Nilai kerugian tersebut, Febrie mengatakan, belum dinyatakan sebagai kerugian negara. Meskipun, kata dia, penyidik meyakini ada dugaan perbuatan pidana dalam keputusan BPJS Naker mengelola, dan melakukan transaksi inevstasi saham, serta reksa dana tersebut. Akan tetapi, sejak penyidikan dilakukan awal Februari 2021, tim penyidikan di Jampidsus, belum menetapkan satu pun tersangka dalam kasus ini.
Jampidsus Ali Mukartono mengatakan, tim penyidikannya masih mendalami perbuatan melawan hukum dari seluruh transaksi investasi saham dan reksa dana yang dilakukan BPJS Naker. Ali menerangkan, dari penyidikan sementara ini, dipastikan adanya angka kerugian negara dalam pengelolaan investasi yang dilakukan BPJS Naker. Ali mengatakan, angka pasti kerugian negara tersebut, masih menunggu verifikasi dari Badan Pemeriksa Keuangan (BPK), dan Otoritas Jasa Keuangan (OJK) selaku pengawas transaksi bursa.
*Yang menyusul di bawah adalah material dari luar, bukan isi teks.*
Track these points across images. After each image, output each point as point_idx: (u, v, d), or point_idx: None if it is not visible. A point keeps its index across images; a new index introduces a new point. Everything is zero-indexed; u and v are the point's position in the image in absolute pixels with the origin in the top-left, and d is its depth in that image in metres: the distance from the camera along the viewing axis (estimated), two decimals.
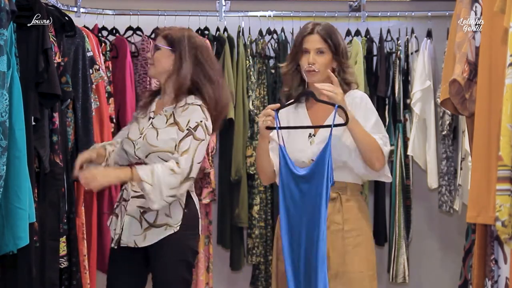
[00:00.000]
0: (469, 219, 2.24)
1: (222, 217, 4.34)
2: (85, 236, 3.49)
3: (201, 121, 2.75)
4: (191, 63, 2.79)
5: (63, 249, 3.00)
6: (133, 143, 2.81)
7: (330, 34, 2.70)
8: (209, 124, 2.79)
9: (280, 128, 2.62)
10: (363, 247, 2.68)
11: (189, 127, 2.73)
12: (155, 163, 2.70)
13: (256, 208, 4.25)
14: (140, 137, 2.79)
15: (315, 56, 2.68)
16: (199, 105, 2.77)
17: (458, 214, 4.29)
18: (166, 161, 2.71)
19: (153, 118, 2.83)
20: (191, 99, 2.79)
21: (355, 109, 2.66)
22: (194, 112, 2.76)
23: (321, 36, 2.70)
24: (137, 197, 2.78)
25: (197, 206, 2.88)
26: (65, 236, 3.01)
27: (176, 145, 2.73)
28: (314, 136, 2.68)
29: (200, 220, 2.90)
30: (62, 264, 2.99)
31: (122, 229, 2.79)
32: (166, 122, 2.78)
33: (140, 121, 2.88)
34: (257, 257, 4.26)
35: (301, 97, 2.74)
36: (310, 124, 2.71)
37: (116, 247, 2.80)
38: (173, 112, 2.79)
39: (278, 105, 2.66)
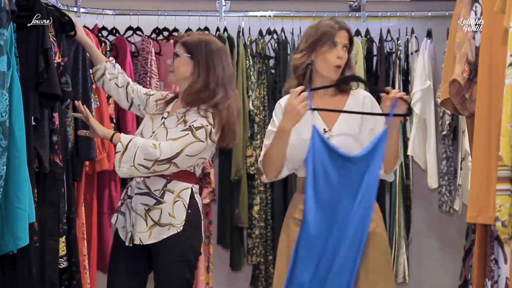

“Bahwa dalam penyidikan BPJS Ketenagakerjaan ini, kerugian (negara) itu ada. Tetapi, apakah ada perbuatan melawan hukum, atau bukan, itu yang tidak gampang,” terang Ali. Ali menerangkan, temuan angka kerugian negara dalam kasus BPJS Naker, tak serta merta dapat menjadi basis penetapan tersangka. Menurut dia, dalam penyidikan korupsi, kerugian negara tersebut, harus juga dibarengi dengan perbuatan melawan hukum.
Sebab itu, dikatakan Ali, fokus penyidikan saat ini memastikan adanya perbuatan melawan hukum dalam keputusan transaksi, dan pengelolaan investasi sebelum penyidik melanjutkan ke penetapan tersangka. “Itu yang sedang kita dalami. Dan belum ada kesimpulan (untuk menetapkan tersangka). Kalau sudah ditemukan (perbuatan melawan hukum), pasti kita minta untuk segera diekspose penetapan tersangka,” kata Ali.